• _Activity_: Both the line containing "the only unique" and the line containing "the task is" belong to the span. Output exactly that span from the listing below, and nothing outside it.
* * * * * * * * *
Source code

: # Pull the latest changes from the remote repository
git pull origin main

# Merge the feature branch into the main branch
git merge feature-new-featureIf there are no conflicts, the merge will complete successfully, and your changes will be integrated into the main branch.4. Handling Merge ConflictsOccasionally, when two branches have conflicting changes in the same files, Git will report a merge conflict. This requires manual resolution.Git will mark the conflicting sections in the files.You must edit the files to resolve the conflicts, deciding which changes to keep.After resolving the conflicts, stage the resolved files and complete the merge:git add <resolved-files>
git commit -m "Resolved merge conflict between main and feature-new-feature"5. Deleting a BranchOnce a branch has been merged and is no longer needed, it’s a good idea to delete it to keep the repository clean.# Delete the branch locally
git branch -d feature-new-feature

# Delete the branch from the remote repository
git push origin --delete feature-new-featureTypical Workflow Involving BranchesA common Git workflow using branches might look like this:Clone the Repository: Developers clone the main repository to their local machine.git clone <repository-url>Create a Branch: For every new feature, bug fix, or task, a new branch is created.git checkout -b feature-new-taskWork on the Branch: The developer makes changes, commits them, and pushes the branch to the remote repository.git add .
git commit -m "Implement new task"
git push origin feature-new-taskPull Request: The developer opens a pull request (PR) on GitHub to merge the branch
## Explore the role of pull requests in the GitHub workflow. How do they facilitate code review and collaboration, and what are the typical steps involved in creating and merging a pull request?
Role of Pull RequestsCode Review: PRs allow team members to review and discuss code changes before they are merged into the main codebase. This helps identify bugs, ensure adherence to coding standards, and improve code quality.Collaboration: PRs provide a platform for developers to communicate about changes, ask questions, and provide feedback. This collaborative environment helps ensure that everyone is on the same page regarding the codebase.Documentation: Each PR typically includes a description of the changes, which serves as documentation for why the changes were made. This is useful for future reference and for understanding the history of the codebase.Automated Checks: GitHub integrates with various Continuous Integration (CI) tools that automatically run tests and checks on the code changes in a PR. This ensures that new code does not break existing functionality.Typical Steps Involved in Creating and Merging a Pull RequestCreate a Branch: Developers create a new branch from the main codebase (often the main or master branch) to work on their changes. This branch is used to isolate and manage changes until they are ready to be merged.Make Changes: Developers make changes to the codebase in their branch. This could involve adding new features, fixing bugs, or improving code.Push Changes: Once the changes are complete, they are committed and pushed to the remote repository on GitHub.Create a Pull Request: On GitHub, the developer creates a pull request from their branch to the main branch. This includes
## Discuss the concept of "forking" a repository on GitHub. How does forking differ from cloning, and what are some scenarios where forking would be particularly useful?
* * * * * * * * *
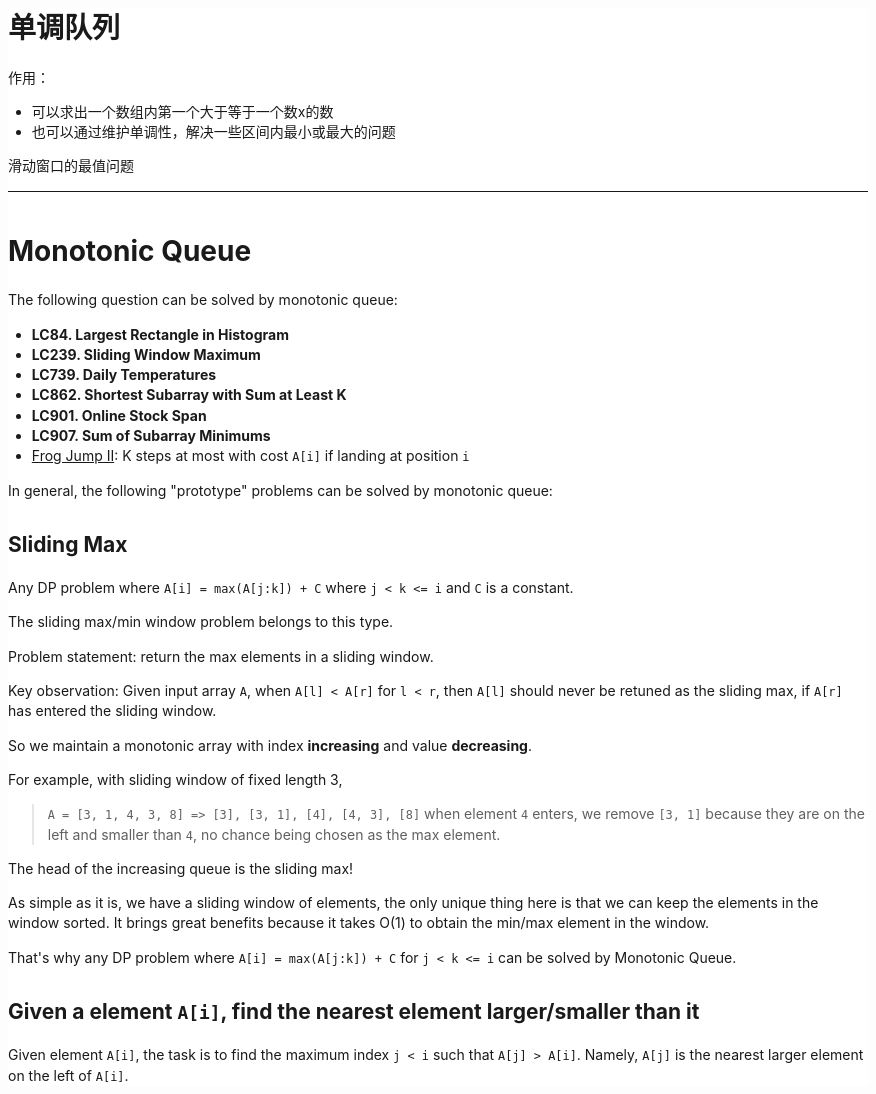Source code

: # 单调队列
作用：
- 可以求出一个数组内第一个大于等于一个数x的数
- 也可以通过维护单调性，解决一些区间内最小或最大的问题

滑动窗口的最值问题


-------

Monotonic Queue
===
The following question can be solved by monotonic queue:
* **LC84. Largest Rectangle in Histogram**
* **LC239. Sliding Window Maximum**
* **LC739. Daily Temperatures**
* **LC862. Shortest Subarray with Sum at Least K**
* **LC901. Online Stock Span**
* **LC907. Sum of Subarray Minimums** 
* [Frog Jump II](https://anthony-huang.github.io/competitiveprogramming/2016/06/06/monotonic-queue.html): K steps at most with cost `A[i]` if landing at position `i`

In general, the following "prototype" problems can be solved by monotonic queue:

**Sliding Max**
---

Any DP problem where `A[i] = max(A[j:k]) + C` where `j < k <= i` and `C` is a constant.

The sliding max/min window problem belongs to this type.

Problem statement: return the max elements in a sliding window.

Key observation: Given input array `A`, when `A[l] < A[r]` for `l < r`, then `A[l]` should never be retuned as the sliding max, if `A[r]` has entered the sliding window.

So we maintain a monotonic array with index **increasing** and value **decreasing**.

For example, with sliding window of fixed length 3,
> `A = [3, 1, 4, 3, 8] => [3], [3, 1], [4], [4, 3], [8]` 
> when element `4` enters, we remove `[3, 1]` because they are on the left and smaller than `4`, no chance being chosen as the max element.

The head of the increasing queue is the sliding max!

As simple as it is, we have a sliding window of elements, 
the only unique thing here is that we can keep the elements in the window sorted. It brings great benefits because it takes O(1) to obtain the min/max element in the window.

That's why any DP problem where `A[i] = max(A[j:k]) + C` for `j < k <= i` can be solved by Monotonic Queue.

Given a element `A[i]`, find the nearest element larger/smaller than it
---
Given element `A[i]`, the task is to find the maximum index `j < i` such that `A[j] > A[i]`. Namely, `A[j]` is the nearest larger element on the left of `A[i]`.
* * * * * * * * *
• _Solution below_:
the only unique thing here is that we can keep the elements in the window sorted. It brings great benefits because it takes O(1) to obtain the min/max element in the window.

That's why any DP problem where `A[i] = max(A[j:k]) + C` for `j < k <= i` can be solved by Monotonic Queue.

Given a element `A[i]`, find the nearest element larger/smaller than it
---
Given element `A[i]`, the task is to find the maximum index `j < i` such that `A[j] > A[i]`. Namely, `A[j]` is the nearest larger element on the left of `A[i]`.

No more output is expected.